[Records from a dataset]
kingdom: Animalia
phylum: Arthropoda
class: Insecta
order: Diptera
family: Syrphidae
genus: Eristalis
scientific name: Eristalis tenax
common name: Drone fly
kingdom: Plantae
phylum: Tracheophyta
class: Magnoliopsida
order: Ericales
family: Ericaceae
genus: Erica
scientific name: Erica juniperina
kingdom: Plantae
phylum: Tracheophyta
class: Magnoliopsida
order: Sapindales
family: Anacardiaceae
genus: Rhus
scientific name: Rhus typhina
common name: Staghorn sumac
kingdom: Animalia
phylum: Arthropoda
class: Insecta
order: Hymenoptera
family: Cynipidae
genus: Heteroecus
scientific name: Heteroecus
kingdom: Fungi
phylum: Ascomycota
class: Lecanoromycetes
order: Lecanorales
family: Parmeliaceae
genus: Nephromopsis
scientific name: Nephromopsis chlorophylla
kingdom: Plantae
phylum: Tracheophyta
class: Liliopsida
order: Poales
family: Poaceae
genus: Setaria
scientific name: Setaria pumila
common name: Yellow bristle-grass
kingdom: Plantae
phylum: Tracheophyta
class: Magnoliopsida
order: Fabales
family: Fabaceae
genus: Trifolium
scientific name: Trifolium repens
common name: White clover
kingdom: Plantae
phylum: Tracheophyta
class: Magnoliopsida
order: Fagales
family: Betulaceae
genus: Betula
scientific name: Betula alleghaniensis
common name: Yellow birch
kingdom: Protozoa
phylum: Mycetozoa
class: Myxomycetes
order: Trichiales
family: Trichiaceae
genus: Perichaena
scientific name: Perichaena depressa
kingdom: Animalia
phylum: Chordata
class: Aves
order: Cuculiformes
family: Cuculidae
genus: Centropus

▶ Goal:
Transcribe the lines of the records above without any change, starting at the line that contains "common name: White clover" and ending at the line that contains "family: Trichiaceae", both included.

▶ Response to this exercise:
common name: White clover
kingdom: Plantae
phylum: Tracheophyta
class: Magnoliopsida
order: Fagales
family: Betulaceae
genus: Betula
scientific name: Betula alleghaniensis
common name: Yellow birch
kingdom: Protozoa
phylum: Mycetozoa
class: Myxomycetes
order: Trichiales
family: Trichiaceae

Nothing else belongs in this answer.